Top of Information supplied

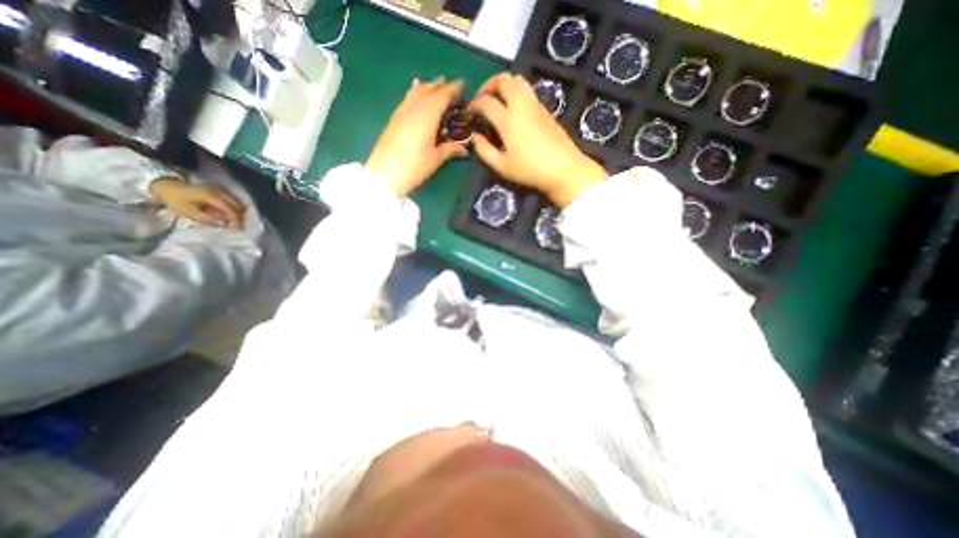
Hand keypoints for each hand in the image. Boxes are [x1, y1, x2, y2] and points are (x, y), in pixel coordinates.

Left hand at [150, 179, 242, 229]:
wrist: (166, 185)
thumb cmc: (175, 200)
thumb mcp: (188, 212)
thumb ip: (207, 218)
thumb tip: (223, 224)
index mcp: (212, 196)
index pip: (232, 210)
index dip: (237, 220)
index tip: (238, 230)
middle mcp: (221, 192)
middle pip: (239, 206)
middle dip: (239, 217)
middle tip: (235, 225)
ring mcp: (222, 190)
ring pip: (239, 203)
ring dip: (237, 212)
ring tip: (229, 220)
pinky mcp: (221, 190)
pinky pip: (234, 200)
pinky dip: (233, 207)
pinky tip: (225, 212)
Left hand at [366, 78, 470, 197]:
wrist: (385, 173)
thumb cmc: (414, 166)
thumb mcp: (436, 159)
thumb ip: (451, 150)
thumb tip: (465, 149)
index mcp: (428, 114)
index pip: (443, 95)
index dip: (454, 89)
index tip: (463, 84)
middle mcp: (415, 107)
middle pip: (429, 90)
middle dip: (441, 86)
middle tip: (451, 86)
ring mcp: (402, 111)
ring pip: (416, 92)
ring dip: (428, 87)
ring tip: (435, 86)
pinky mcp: (394, 118)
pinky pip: (408, 98)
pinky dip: (415, 93)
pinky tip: (416, 94)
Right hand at [466, 74, 605, 207]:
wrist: (564, 169)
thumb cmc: (530, 170)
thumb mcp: (502, 166)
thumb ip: (484, 151)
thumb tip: (474, 137)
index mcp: (508, 121)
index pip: (486, 102)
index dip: (474, 104)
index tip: (470, 112)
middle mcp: (521, 106)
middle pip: (504, 80)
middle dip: (489, 84)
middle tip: (483, 98)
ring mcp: (536, 105)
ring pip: (518, 80)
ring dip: (504, 84)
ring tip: (497, 100)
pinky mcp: (545, 110)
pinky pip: (528, 90)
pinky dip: (516, 92)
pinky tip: (513, 109)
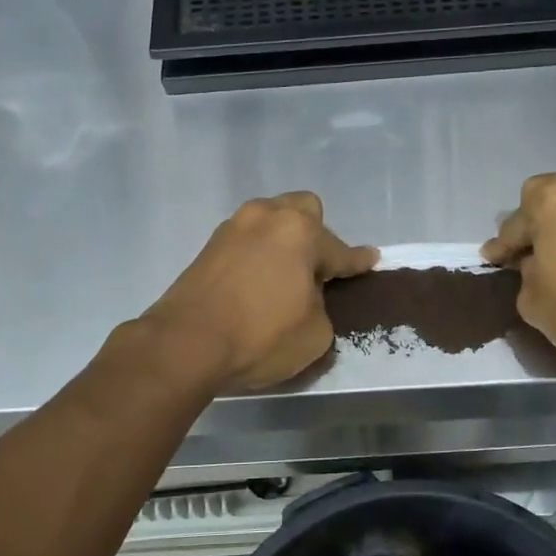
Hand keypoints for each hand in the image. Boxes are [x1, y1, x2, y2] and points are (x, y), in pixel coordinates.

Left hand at [143, 192, 376, 392]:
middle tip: (317, 269)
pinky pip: (247, 241)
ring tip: (285, 275)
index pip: (339, 249)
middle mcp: (266, 217)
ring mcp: (233, 228)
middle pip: (302, 210)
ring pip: (270, 221)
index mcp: (299, 231)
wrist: (185, 344)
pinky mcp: (208, 247)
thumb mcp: (315, 334)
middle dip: (316, 234)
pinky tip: (258, 281)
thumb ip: (322, 307)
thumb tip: (307, 299)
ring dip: (282, 242)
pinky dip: (258, 255)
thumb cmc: (261, 336)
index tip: (371, 259)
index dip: (357, 261)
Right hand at [482, 170, 555, 367]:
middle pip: (546, 203)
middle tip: (523, 254)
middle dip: (533, 226)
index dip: (501, 247)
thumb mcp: (532, 298)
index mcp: (550, 199)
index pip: (513, 225)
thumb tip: (535, 265)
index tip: (492, 259)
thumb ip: (525, 272)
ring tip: (553, 257)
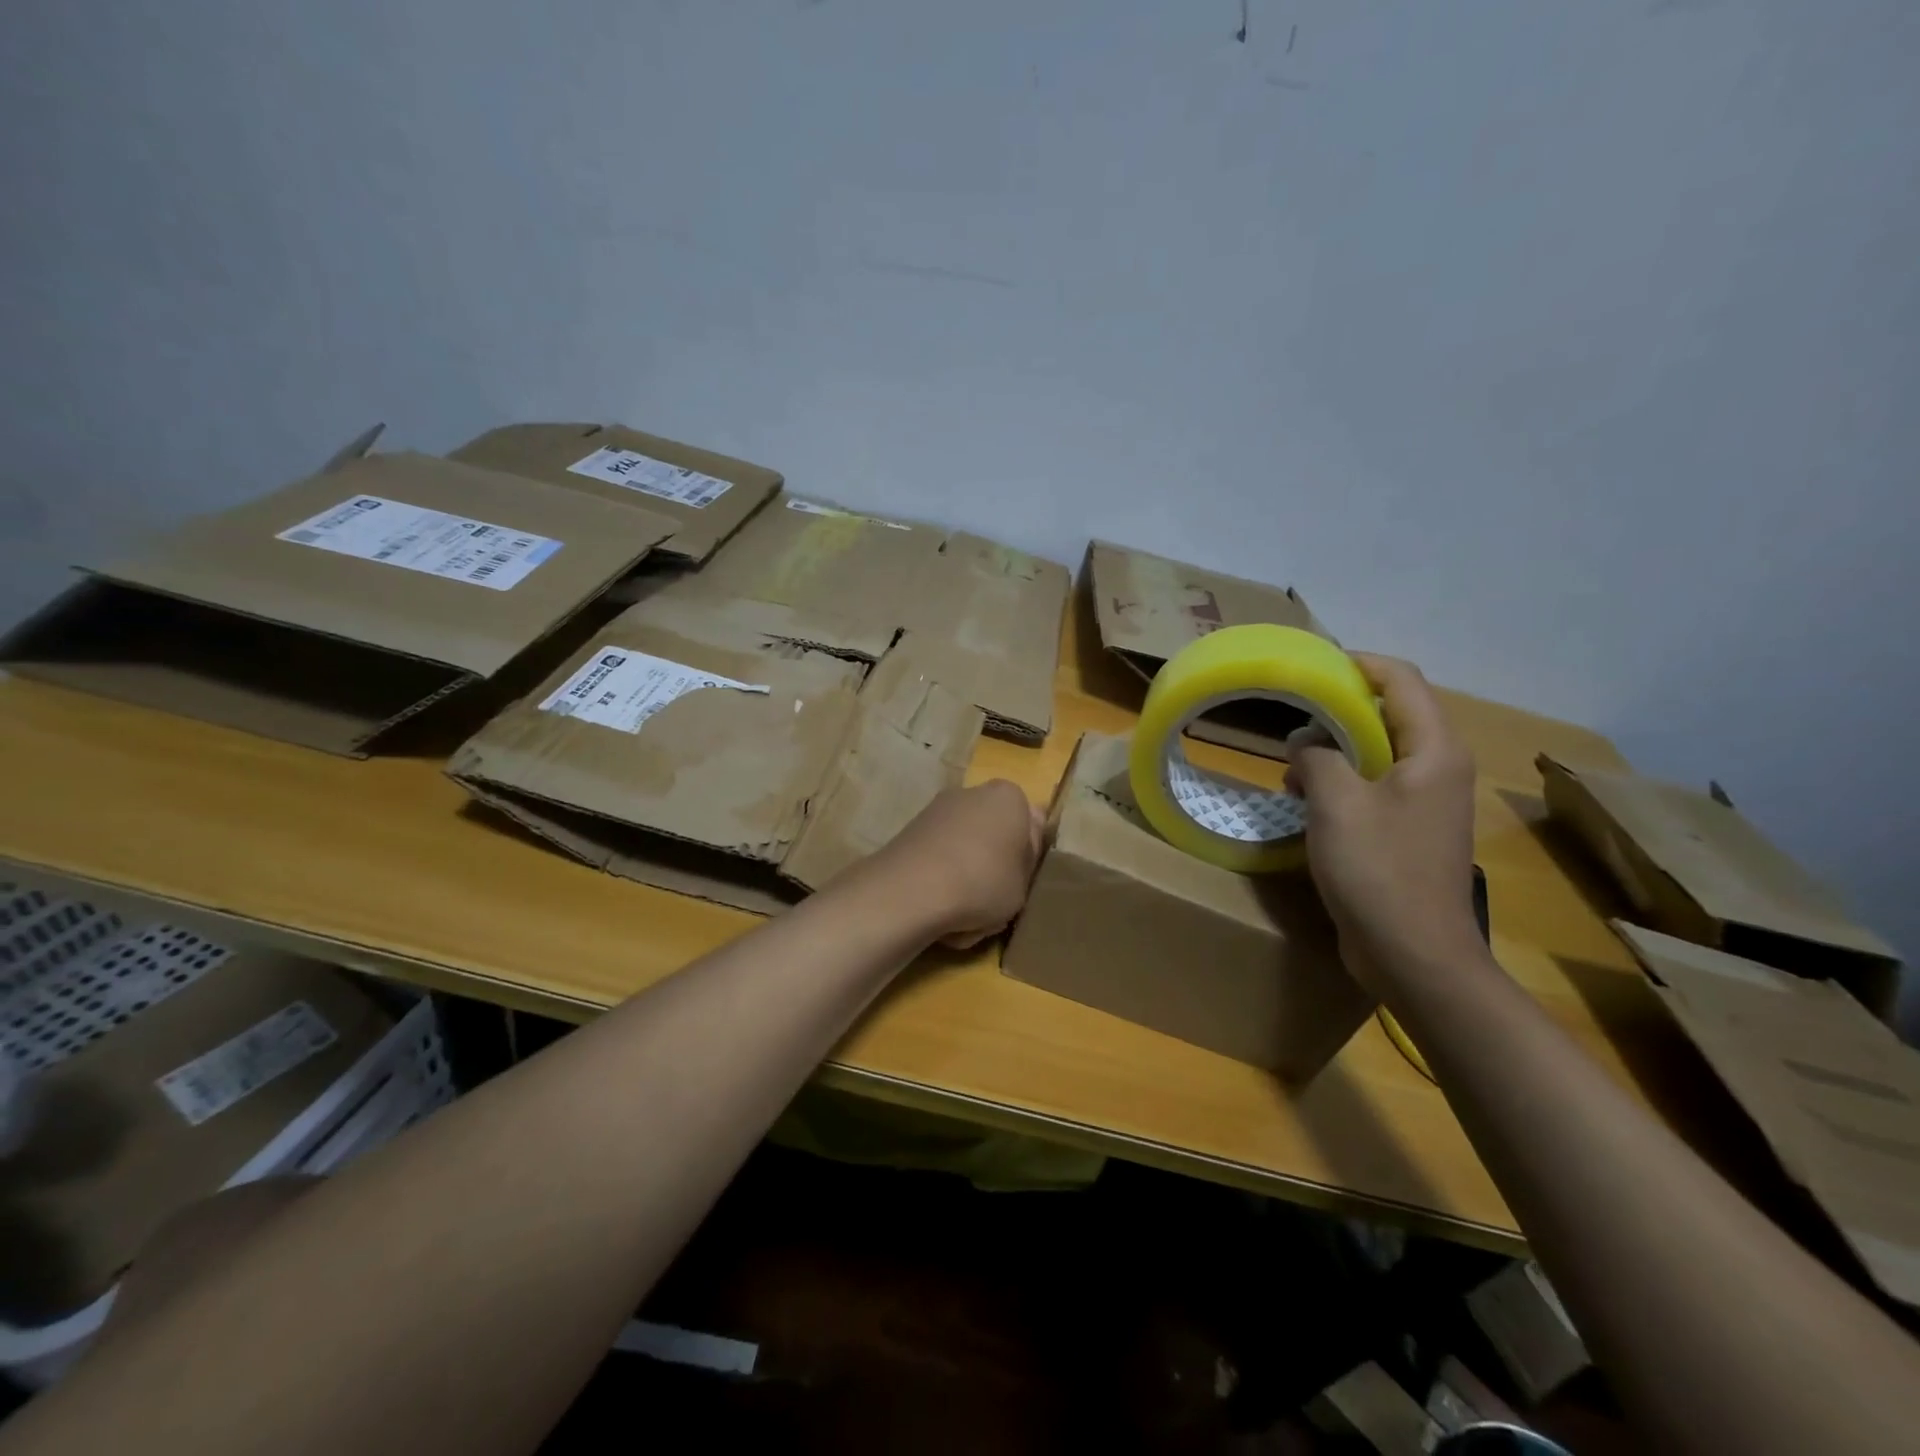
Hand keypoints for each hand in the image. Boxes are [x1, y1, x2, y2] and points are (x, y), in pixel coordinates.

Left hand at [870, 780, 1044, 948]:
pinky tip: (937, 913)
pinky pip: (938, 862)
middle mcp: (972, 793)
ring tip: (963, 919)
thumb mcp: (1025, 884)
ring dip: (965, 883)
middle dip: (992, 868)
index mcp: (1008, 797)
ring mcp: (937, 810)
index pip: (1029, 824)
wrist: (912, 890)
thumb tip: (1022, 845)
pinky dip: (940, 884)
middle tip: (994, 903)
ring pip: (964, 854)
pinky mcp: (910, 832)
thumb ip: (1027, 861)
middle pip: (992, 836)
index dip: (1027, 856)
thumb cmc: (983, 883)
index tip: (1020, 883)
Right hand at [1285, 654, 1480, 988]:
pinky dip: (1341, 782)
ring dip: (1335, 750)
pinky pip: (1374, 787)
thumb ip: (1316, 757)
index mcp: (1434, 751)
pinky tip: (1306, 800)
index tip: (1312, 665)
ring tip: (1292, 767)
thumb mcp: (1335, 803)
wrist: (1414, 954)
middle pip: (1391, 714)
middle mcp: (1439, 769)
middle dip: (1338, 711)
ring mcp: (1427, 802)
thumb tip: (1304, 741)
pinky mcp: (1410, 831)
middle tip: (1292, 716)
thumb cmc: (1378, 869)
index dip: (1358, 664)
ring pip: (1379, 752)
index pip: (1401, 680)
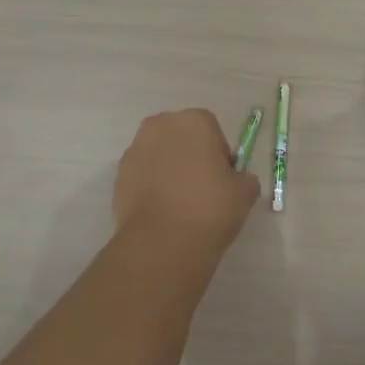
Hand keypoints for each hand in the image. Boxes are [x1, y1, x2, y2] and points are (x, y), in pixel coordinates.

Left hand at [113, 109, 259, 257]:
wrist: (161, 243)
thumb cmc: (209, 208)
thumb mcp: (245, 193)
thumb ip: (243, 178)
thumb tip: (235, 180)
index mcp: (194, 121)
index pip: (212, 129)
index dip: (219, 154)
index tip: (222, 179)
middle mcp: (160, 126)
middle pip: (181, 137)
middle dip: (191, 155)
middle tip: (202, 188)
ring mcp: (135, 149)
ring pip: (159, 154)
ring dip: (169, 169)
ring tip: (180, 203)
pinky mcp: (119, 175)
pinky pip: (142, 174)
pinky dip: (151, 186)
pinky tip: (161, 211)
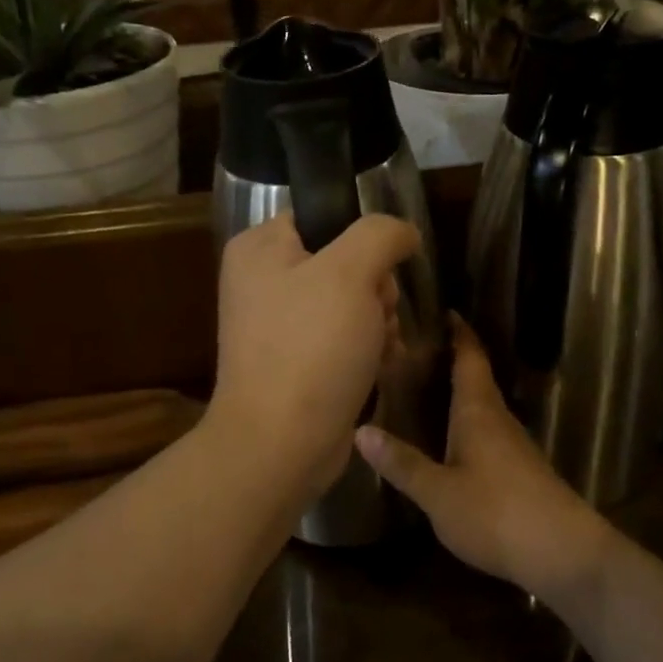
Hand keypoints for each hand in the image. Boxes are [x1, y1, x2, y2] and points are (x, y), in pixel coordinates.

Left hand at [208, 212, 420, 491]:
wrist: (281, 445)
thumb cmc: (311, 349)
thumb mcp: (350, 273)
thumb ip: (381, 235)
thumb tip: (403, 232)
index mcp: (259, 248)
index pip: (325, 216)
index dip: (362, 240)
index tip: (378, 271)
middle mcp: (263, 281)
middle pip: (344, 261)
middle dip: (375, 289)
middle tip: (376, 315)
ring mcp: (278, 324)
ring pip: (351, 301)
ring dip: (377, 321)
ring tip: (379, 346)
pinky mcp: (296, 360)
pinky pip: (343, 336)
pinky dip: (366, 348)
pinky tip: (378, 365)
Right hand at [356, 316, 609, 601]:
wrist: (563, 552)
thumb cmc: (495, 512)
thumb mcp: (438, 492)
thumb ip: (402, 463)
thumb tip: (360, 430)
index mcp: (478, 411)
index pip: (470, 358)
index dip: (460, 333)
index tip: (447, 311)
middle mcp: (499, 419)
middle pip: (478, 378)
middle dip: (455, 360)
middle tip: (420, 350)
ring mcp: (515, 445)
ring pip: (484, 406)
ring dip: (462, 392)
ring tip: (430, 388)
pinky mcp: (522, 470)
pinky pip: (490, 431)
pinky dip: (469, 422)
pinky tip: (454, 439)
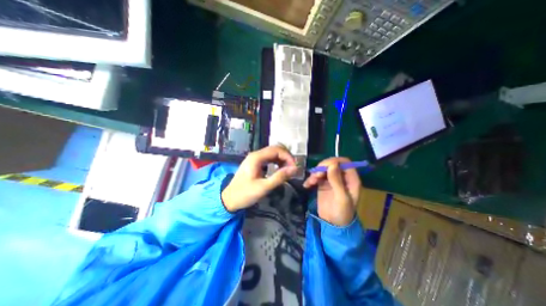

Bottom of Information supplied

- Work item
Print exactly, with no pictures, the lines above from the one that holds "index tip: (470, 112)" through the one that holds "wrist: (912, 890)", both of them included.

- Exercise output
index tip: (470, 112)
middle mcp: (521, 106)
middle pip: (504, 80)
middle dip: (489, 84)
middle tip: (483, 98)
ring mcp: (536, 105)
ring pip: (518, 80)
ring dip: (504, 84)
ring tip: (497, 100)
pinky mcp: (545, 110)
pinky pip: (528, 90)
pinky dip: (516, 92)
pinky tip: (513, 109)
Hand keypoints for each hand in the image. Boxes are [x1, y1, x2, y2] and points are (x, y), in pixel coordinates.

Left hand at [143, 192, 376, 392]:
middle tip: (317, 269)
pinky pip: (247, 241)
ring tip: (285, 275)
index pip: (339, 249)
middle mcp: (266, 217)
ring mcp: (233, 228)
middle pip: (302, 210)
ring pip: (270, 221)
index mcp: (299, 231)
wrist: (185, 344)
pinky mcp: (208, 247)
thumb mcp: (315, 334)
middle dip: (316, 234)
pinky tip: (258, 281)
thumb ip: (322, 307)
thumb tip: (307, 299)
ring dip: (282, 242)
pinky dip: (258, 255)
thumb cmc: (261, 336)
index tip: (371, 259)
index dip: (357, 261)
Right hand at [482, 170, 555, 367]:
middle pip: (546, 203)
middle tip: (523, 254)
middle dip: (533, 226)
index dip: (501, 247)
thumb mcp: (532, 298)
index mcp: (550, 199)
index pip: (513, 225)
thumb tip: (535, 265)
index tip: (492, 259)
thumb ip: (525, 272)
ring tip: (553, 257)
Hand keypoints for each hand in the image. Boxes are [x1, y1, x2, y2] and points are (x, y), in pixel coordinates.

Left hand at [870, 780, 1044, 948]:
pinky tip: (937, 913)
pinky pip: (938, 862)
middle mcp: (972, 793)
ring tip: (963, 919)
thumb mcp: (1025, 884)
ring dip: (965, 883)
middle dip: (992, 868)
index mcp: (1008, 797)
ring mcp: (937, 810)
index pip: (1029, 824)
wrist: (912, 890)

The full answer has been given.